Page images and extracted text:
· · · ·

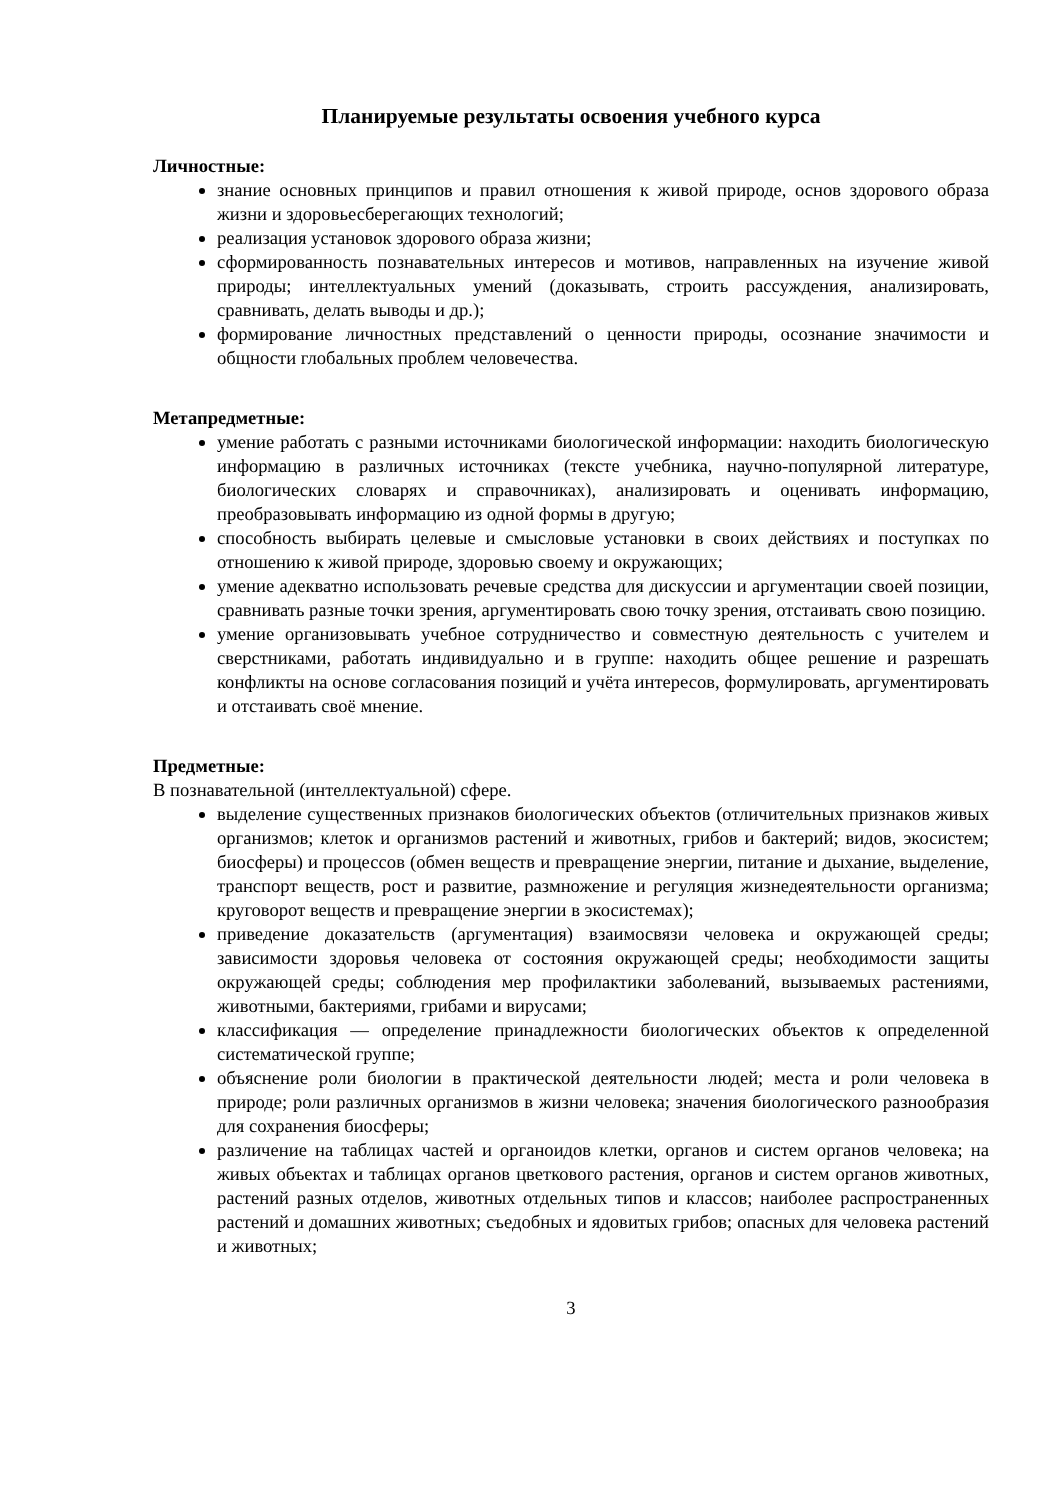Планируемые результаты освоения учебного курса
Личностные:
знание основных принципов и правил отношения к живой природе, основ здорового образа жизни и здоровьесберегающих технологий;
реализация установок здорового образа жизни;
сформированность познавательных интересов и мотивов, направленных на изучение живой природы; интеллектуальных умений (доказывать, строить рассуждения, анализировать, сравнивать, делать выводы и др.);
формирование личностных представлений о ценности природы, осознание значимости и общности глобальных проблем человечества.
Метапредметные:
умение работать с разными источниками биологической информации: находить биологическую информацию в различных источниках (тексте учебника, научно-популярной литературе, биологических словарях и справочниках), анализировать и оценивать информацию, преобразовывать информацию из одной формы в другую;
способность выбирать целевые и смысловые установки в своих действиях и поступках по отношению к живой природе, здоровью своему и окружающих;
умение адекватно использовать речевые средства для дискуссии и аргументации своей позиции, сравнивать разные точки зрения, аргументировать свою точку зрения, отстаивать свою позицию.
умение организовывать учебное сотрудничество и совместную деятельность с учителем и сверстниками, работать индивидуально и в группе: находить общее решение и разрешать конфликты на основе согласования позиций и учёта интересов, формулировать, аргументировать и отстаивать своё мнение.
Предметные:
В познавательной (интеллектуальной) сфере.
выделение существенных признаков биологических объектов (отличительных признаков живых организмов; клеток и организмов растений и животных, грибов и бактерий; видов, экосистем; биосферы) и процессов (обмен веществ и превращение энергии, питание и дыхание, выделение, транспорт веществ, рост и развитие, размножение и регуляция жизнедеятельности организма; круговорот веществ и превращение энергии в экосистемах);
приведение доказательств (аргументация) взаимосвязи человека и окружающей среды; зависимости здоровья человека от состояния окружающей среды; необходимости защиты окружающей среды; соблюдения мер профилактики заболеваний, вызываемых растениями, животными, бактериями, грибами и вирусами;
классификация — определение принадлежности биологических объектов к определенной систематической группе;
объяснение роли биологии в практической деятельности людей; места и роли человека в природе; роли различных организмов в жизни человека; значения биологического разнообразия для сохранения биосферы;
различение на таблицах частей и органоидов клетки, органов и систем органов человека; на живых объектах и таблицах органов цветкового растения, органов и систем органов животных, растений разных отделов, животных отдельных типов и классов; наиболее распространенных растений и домашних животных; съедобных и ядовитых грибов; опасных для человека растений и животных;
3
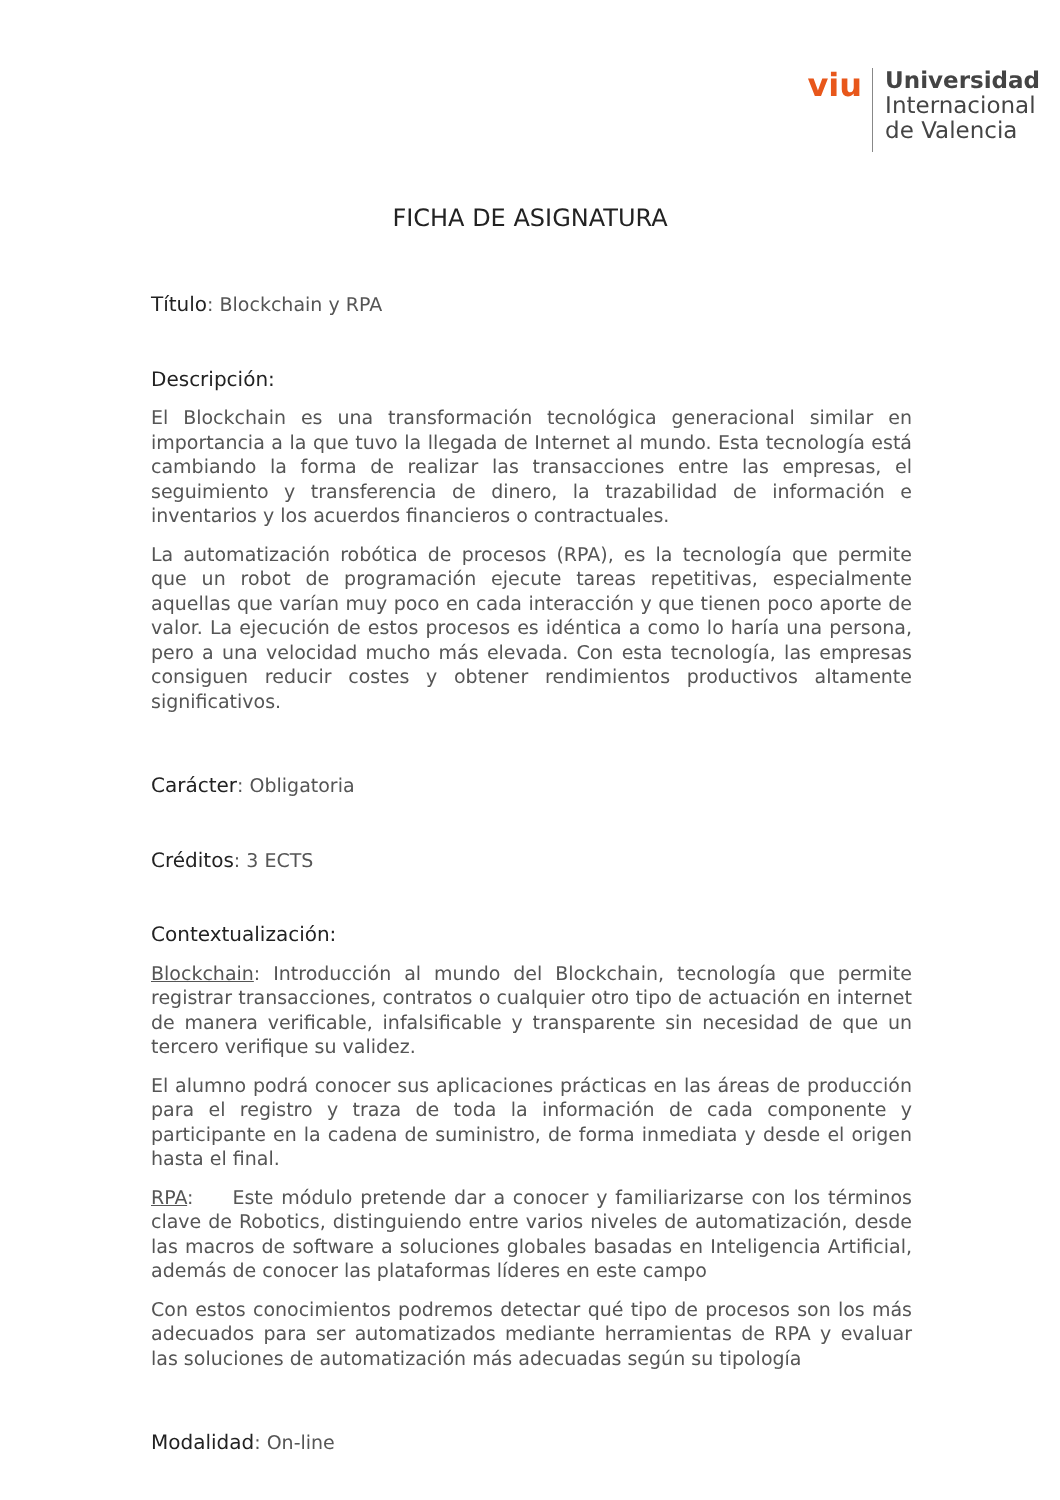viu
Universidad
Internacional
de Valencia
FICHA DE ASIGNATURA
Título: Blockchain y RPA
Descripción:
El Blockchain es una transformación tecnológica generacional similar en importancia a la que tuvo la llegada de Internet al mundo. Esta tecnología está cambiando la forma de realizar las transacciones entre las empresas, el seguimiento y transferencia de dinero, la trazabilidad de información e inventarios y los acuerdos financieros o contractuales.
La automatización robótica de procesos (RPA), es la tecnología que permite que un robot de programación ejecute tareas repetitivas, especialmente aquellas que varían muy poco en cada interacción y que tienen poco aporte de valor. La ejecución de estos procesos es idéntica a como lo haría una persona, pero a una velocidad mucho más elevada. Con esta tecnología, las empresas consiguen reducir costes y obtener rendimientos productivos altamente significativos.
Carácter: Obligatoria
Créditos: 3 ECTS
Contextualización:
Blockchain: Introducción al mundo del Blockchain, tecnología que permite registrar transacciones, contratos o cualquier otro tipo de actuación en internet de manera verificable, infalsificable y transparente sin necesidad de que un tercero verifique su validez.
El alumno podrá conocer sus aplicaciones prácticas en las áreas de producción para el registro y traza de toda la información de cada componente y participante en la cadena de suministro, de forma inmediata y desde el origen hasta el final.
RPA: Este módulo pretende dar a conocer y familiarizarse con los términos clave de Robotics, distinguiendo entre varios niveles de automatización, desde las macros de software a soluciones globales basadas en Inteligencia Artificial, además de conocer las plataformas líderes en este campo
Con estos conocimientos podremos detectar qué tipo de procesos son los más adecuados para ser automatizados mediante herramientas de RPA y evaluar las soluciones de automatización más adecuadas según su tipología
Modalidad: On-line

· · · ·

# TASK TO COMPLETE
Both end lines included, restate word for word the lines above from the line with "В познавательной (интеллектуальной) сфере." to the line with "объяснение роли биологии", and nothing else.

# RESULT FOR THIS TASK
В познавательной (интеллектуальной) сфере.
выделение существенных признаков биологических объектов (отличительных признаков живых организмов; клеток и организмов растений и животных, грибов и бактерий; видов, экосистем; биосферы) и процессов (обмен веществ и превращение энергии, питание и дыхание, выделение, транспорт веществ, рост и развитие, размножение и регуляция жизнедеятельности организма; круговорот веществ и превращение энергии в экосистемах);
приведение доказательств (аргументация) взаимосвязи человека и окружающей среды; зависимости здоровья человека от состояния окружающей среды; необходимости защиты окружающей среды; соблюдения мер профилактики заболеваний, вызываемых растениями, животными, бактериями, грибами и вирусами;
классификация — определение принадлежности биологических объектов к определенной систематической группе;
объяснение роли биологии в практической деятельности людей; места и роли человека в природе; роли различных организмов в жизни человека; значения биологического разнообразия для сохранения биосферы;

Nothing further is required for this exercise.